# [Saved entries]
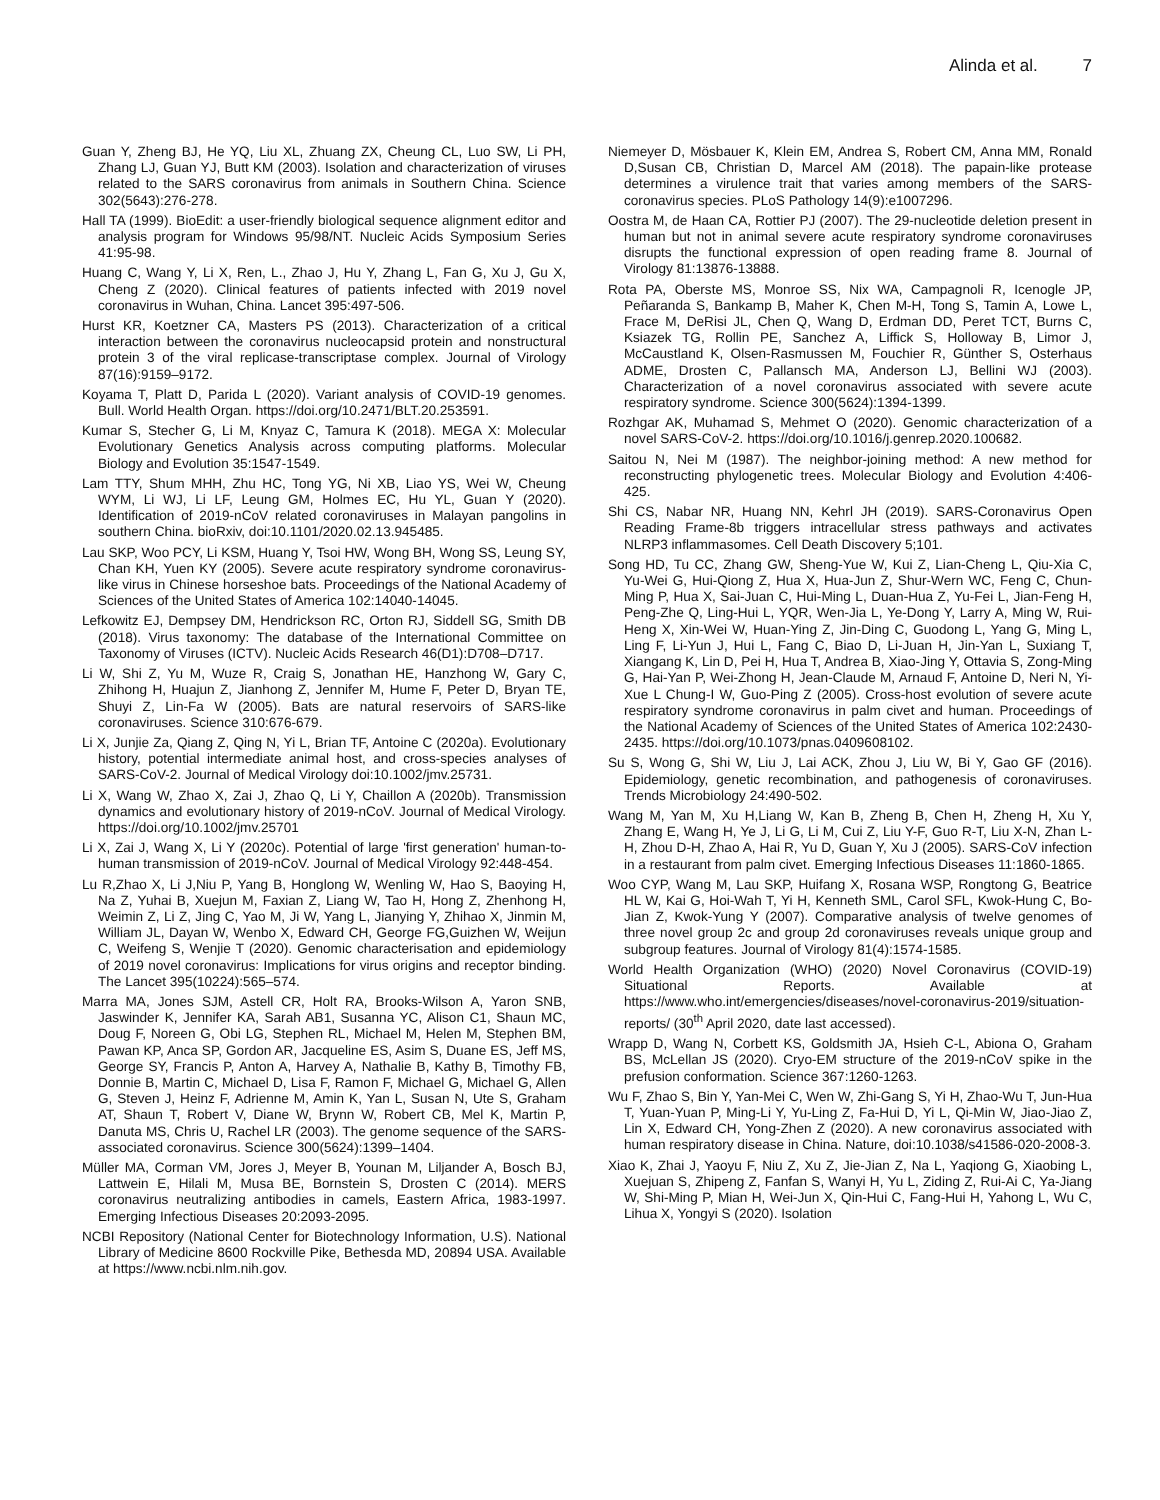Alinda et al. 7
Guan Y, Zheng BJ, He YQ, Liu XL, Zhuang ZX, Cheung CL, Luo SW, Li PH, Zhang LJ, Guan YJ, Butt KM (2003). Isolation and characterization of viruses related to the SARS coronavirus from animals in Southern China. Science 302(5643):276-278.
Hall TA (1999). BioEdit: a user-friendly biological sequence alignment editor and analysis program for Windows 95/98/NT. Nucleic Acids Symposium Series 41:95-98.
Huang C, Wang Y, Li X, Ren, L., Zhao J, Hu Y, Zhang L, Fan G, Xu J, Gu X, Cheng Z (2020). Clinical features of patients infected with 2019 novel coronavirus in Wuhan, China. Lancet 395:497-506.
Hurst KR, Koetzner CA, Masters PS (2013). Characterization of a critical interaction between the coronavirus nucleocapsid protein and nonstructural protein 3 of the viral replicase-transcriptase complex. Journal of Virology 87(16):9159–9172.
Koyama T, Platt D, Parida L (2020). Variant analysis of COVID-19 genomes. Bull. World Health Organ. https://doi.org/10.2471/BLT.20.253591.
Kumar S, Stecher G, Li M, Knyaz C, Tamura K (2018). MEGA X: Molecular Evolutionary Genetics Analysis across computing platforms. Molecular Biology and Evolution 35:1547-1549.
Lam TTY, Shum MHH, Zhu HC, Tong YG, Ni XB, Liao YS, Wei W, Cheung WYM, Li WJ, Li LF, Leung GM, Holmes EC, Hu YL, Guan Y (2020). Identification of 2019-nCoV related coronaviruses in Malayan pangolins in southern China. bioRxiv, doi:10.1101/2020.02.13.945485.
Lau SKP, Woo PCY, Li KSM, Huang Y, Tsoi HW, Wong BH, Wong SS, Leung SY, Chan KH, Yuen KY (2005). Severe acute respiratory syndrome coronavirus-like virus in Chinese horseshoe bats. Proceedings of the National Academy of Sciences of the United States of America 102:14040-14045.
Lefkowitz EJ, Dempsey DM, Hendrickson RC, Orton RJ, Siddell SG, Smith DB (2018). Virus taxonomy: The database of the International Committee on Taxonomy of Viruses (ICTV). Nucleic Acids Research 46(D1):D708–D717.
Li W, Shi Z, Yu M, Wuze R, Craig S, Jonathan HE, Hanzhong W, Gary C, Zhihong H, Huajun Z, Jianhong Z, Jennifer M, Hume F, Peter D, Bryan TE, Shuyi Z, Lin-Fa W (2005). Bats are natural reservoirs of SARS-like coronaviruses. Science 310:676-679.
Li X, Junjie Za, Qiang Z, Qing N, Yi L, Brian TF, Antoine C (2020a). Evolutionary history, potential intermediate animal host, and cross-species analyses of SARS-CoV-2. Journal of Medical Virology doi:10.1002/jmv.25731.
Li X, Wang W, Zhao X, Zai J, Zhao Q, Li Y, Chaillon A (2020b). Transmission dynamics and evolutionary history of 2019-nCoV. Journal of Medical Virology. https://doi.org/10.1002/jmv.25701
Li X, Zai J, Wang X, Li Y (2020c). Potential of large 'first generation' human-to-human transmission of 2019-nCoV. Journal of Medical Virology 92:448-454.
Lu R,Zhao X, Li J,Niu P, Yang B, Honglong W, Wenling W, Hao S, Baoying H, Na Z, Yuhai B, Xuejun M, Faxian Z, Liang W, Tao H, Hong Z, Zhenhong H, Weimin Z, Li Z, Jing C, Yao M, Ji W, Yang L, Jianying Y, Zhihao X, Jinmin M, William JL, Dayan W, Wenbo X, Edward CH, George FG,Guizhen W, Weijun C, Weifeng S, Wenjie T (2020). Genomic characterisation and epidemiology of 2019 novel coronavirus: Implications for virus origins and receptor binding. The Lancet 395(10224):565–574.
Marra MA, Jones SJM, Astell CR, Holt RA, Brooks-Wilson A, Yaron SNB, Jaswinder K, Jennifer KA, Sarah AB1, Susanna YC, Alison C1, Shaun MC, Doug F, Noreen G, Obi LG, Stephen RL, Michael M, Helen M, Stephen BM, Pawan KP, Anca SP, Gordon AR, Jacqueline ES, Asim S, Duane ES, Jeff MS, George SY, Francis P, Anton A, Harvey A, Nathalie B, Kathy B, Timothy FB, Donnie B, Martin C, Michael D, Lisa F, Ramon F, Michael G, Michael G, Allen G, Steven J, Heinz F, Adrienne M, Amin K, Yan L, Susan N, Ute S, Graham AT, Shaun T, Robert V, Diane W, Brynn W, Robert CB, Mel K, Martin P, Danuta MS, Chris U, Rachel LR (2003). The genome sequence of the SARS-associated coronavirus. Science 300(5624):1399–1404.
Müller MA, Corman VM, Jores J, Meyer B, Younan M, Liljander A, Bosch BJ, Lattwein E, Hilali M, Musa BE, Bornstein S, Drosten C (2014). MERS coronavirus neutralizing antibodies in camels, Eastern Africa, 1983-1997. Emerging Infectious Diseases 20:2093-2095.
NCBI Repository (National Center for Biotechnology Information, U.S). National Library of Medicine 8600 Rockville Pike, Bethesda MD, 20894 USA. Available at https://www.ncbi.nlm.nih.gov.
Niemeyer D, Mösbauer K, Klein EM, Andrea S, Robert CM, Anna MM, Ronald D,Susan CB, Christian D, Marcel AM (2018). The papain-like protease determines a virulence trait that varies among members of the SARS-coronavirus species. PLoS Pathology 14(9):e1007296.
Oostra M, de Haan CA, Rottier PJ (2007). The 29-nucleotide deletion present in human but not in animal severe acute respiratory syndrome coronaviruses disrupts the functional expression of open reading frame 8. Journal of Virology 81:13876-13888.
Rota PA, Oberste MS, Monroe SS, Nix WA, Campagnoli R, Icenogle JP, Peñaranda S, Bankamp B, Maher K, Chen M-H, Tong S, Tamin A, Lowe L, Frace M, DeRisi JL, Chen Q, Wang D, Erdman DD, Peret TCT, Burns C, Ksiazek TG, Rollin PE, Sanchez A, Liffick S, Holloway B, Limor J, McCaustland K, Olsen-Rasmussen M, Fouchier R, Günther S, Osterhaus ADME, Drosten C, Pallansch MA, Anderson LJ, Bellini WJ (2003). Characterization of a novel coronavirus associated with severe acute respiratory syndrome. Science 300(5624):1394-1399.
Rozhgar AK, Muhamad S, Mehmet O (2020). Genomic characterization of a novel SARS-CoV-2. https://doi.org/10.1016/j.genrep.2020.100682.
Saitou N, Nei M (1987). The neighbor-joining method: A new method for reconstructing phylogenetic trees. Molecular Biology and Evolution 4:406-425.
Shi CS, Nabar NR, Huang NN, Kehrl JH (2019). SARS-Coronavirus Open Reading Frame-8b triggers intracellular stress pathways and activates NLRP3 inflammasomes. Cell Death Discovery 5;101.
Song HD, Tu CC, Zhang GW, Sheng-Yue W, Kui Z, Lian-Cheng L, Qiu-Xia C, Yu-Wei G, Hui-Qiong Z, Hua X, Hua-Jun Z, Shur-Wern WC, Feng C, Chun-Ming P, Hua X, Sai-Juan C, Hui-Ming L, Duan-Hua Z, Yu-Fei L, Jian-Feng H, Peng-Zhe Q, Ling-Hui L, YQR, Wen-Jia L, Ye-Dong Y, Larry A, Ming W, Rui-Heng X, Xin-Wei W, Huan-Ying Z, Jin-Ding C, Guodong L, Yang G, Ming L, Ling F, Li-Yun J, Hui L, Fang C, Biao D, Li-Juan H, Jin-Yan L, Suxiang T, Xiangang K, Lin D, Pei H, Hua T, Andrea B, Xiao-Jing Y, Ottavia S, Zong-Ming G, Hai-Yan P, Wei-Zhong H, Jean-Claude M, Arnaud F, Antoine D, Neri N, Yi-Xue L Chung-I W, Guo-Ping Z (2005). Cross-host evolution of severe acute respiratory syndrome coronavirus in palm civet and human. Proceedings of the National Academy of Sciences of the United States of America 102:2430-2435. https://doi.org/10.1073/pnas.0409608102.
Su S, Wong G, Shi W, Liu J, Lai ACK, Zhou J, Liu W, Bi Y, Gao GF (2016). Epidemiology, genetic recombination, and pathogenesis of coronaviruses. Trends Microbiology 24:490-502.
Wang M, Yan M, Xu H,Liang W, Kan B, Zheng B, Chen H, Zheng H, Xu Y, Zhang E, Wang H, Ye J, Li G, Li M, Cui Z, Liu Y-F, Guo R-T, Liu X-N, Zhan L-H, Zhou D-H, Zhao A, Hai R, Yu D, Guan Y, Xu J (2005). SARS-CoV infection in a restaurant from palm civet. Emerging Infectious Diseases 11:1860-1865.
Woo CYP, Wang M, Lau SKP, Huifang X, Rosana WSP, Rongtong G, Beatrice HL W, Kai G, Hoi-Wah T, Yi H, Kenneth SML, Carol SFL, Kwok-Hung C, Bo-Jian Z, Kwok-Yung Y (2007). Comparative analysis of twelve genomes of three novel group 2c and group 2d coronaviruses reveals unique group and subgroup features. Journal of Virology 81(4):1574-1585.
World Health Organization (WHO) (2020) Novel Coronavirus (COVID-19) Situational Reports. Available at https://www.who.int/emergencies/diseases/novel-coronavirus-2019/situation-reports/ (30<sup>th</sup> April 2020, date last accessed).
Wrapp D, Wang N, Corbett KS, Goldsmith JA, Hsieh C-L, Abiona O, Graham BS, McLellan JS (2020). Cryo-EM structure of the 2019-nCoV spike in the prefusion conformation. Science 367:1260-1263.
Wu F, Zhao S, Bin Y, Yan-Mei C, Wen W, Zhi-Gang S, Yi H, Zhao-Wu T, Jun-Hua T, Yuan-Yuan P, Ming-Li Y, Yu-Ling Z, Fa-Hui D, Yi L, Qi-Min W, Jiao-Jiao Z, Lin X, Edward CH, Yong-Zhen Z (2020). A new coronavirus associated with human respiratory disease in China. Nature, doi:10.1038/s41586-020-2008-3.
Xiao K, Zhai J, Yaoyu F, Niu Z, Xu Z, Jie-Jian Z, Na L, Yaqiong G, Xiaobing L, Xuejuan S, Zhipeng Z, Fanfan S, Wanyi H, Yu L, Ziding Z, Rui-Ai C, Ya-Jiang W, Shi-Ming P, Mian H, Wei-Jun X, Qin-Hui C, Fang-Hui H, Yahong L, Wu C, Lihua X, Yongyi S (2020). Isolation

# [WORK REQUIRED]
Once you find the line with "Rota PA, Oberste" in the entries above, output it and each line after it up to and including the line with "Shi CS, Nabar", and nothing else.

# [EXERCISE OUTPUT]
Rota PA, Oberste MS, Monroe SS, Nix WA, Campagnoli R, Icenogle JP, Peñaranda S, Bankamp B, Maher K, Chen M-H, Tong S, Tamin A, Lowe L, Frace M, DeRisi JL, Chen Q, Wang D, Erdman DD, Peret TCT, Burns C, Ksiazek TG, Rollin PE, Sanchez A, Liffick S, Holloway B, Limor J, McCaustland K, Olsen-Rasmussen M, Fouchier R, Günther S, Osterhaus ADME, Drosten C, Pallansch MA, Anderson LJ, Bellini WJ (2003). Characterization of a novel coronavirus associated with severe acute respiratory syndrome. Science 300(5624):1394-1399.
Rozhgar AK, Muhamad S, Mehmet O (2020). Genomic characterization of a novel SARS-CoV-2. https://doi.org/10.1016/j.genrep.2020.100682.
Saitou N, Nei M (1987). The neighbor-joining method: A new method for reconstructing phylogenetic trees. Molecular Biology and Evolution 4:406-425.
Shi CS, Nabar NR, Huang NN, Kehrl JH (2019). SARS-Coronavirus Open Reading Frame-8b triggers intracellular stress pathways and activates NLRP3 inflammasomes. Cell Death Discovery 5;101.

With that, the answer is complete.